The pelvic floor is a problem
I was settling down I sat at one of the airport activity tables with high chairs and electrical outlets at my flight gate, waiting for the boarding agent to announce, when I felt a storm gathering at the top of my cheek. This was my last trip after being away from home on a book tour in May. Over the past couple of weeks, I haven’t left my chair much, due to all the publishing, podcasting, writing, and nervous scrolling involved. But I transitioned well from plane to hotel to bookstore. I even made a point of walking to the libraries from the hotels and back, to indulge in a kind of Walt Whitman fantasy.
But now, at the last minute, alarm bells went off. The pain felt as if I had taken a hard hit to my tailbone, as I once did after jumping into an inner tube and landing face first in heavy snow. But there was no incident to which we could attribute the pain. He arrived unblocked. Now not only was sitting painful, as I faced two hours of forced sitting, but the pain was increasing with every minute.

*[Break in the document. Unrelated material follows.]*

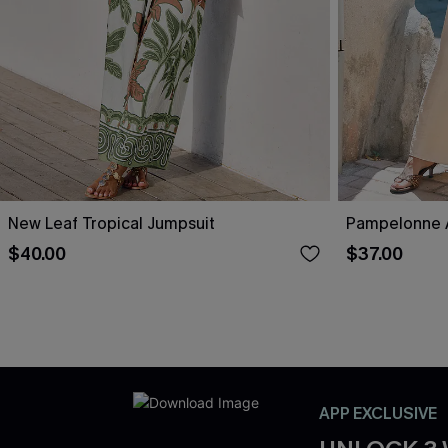
New Leaf Tropical Jumpsuit
Pampelonne A
$40.00
$37.00
APP EXCLUSIVE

I spent the flight lurching forward in my seat, shifting weight all the way onto one leg, and rocking back and forth as much as I could without looking like I was having a religious hallucination. By the time I had to stand, it was all I could do not to scream—as bad as the pain was while sitting, standing sent a radical guitar solo through my coccyx.
At the time, I was about four months away from giving birth to my first child, and I had a happy recovery, all things considered. I had pelvic muscles of steel, thanks to lifting heavy weights for more than a decade, a practice I continued until two weeks before giving birth. I’ve only been back to lifting weights for a couple of months – deadlifts, squats, bench, overhead press, a few rows here and there or pull-downs – but everything has been going well.

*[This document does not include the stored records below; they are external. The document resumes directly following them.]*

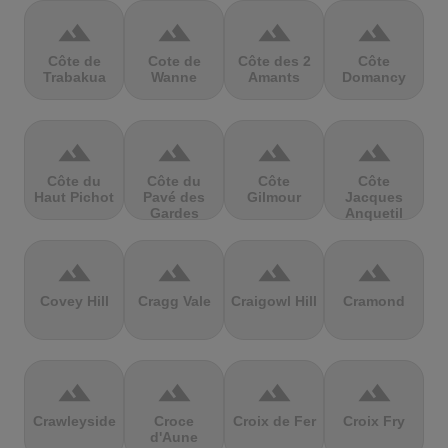
terrain
terrain
terrain
terrain
Côte de
Cote de
Côte des 2
Côte
Trabakua
Wanne
Amants
Domancy
terrain
terrain
terrain
terrain
Côte du
Côte du
Côte
Côte
Haut Pichot
Pavé des
Gilmour
Jacques
Gardes
Anquetil
terrain
terrain
terrain
terrain
Covey Hill
Cragg Vale
Craigowl Hill
Cramond
terrain
terrain
terrain
terrain
Crawleyside
Croce
Croix de Fer
Croix Fry
d'Aune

At first I thought the pain would go away as quickly and mysteriously as it did. I knew that while the body goes through a process of relaxing and expanding in preparation for birth, it slowly recompresses itself over the course of several months after the baby is born. I thought maybe my sudden fortitude had caused my body to heal so badly, like in the picture Rookie of the year. I started doing stretches I found online to try to loosen up my bones again — placing the ankle over the knee and pulling the knee toward the chest; Sit upright with legs on the floor at right angles; The knees crossed over each other like an overzealous lotus position. Again, it seemed to help a little, but the pain continued, and got worse enough to make me cry every time I tried to sit for more than 10 minutes. This was a problem, because sitting was, in a sense, my livelihood—as a writer, I couldn’t write down words or read unless I could stay still. Eventually, after weeks of lying at home, I made an appointment with a physical therapist, who, after hearing about my problems, referred me to a pelvic floor specialist.

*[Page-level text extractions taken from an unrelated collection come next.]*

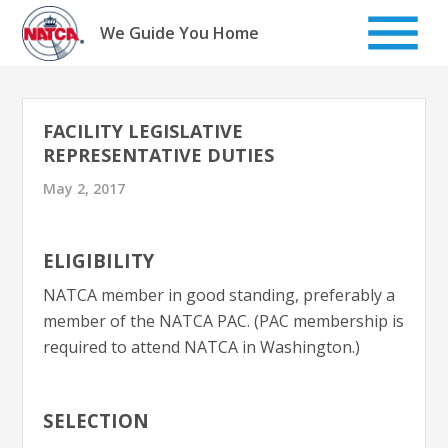
Skip
to
We Guide You Home
content
FACILITY LEGISLATIVE
REPRESENTATIVE DUTIES
May 2, 2017
ELIGIBILITY
NATCA member in good standing, preferably a
member of the NATCA PAC. (PAC membership is
required to attend NATCA in Washington.)
SELECTION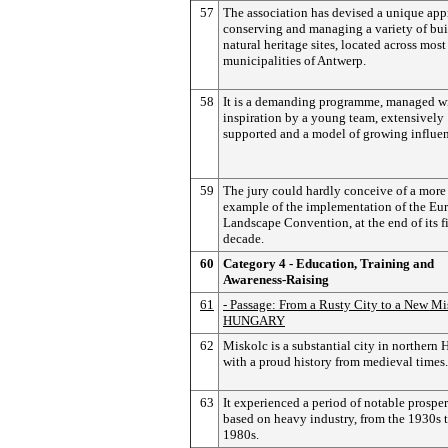
57
The association has devised a unique app
conserving and managing a variety of bui
natural heritage sites, located across most
municipalities of Antwerp.
58
It is a demanding programme, managed w
inspiration by a young team, extensively
supported and a model of growing influe
59
The jury could hardly conceive of a more
example of the implementation of the Eu
Landscape Convention, at the end of its fi
decade.
60
Category 4 - Education, Training and
Awareness-Raising
61
- Passage: From a Rusty City to a New Mi
HUNGARY
62
Miskolc is a substantial city in northern 
with a proud history from medieval times.
63
It experienced a period of notable prosper
based on heavy industry, from the 1930s t
1980s.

Tub floors are Not the body part I grew up hearing about. It wasn’t long before I had a pelvic floor incident in which I learned that we all have one – the elderly, children, women and men. Most people’s familiarity with pelvic floor activity extends only to so-called “Kegel exercises,” an almost mystical clenching movement that women are encouraged to practice in order to become good at sex and, more erroneously, to force a baby out of the birth canal. But Kegel exercises only capture one small aspect of what the pelvic floor is capable of.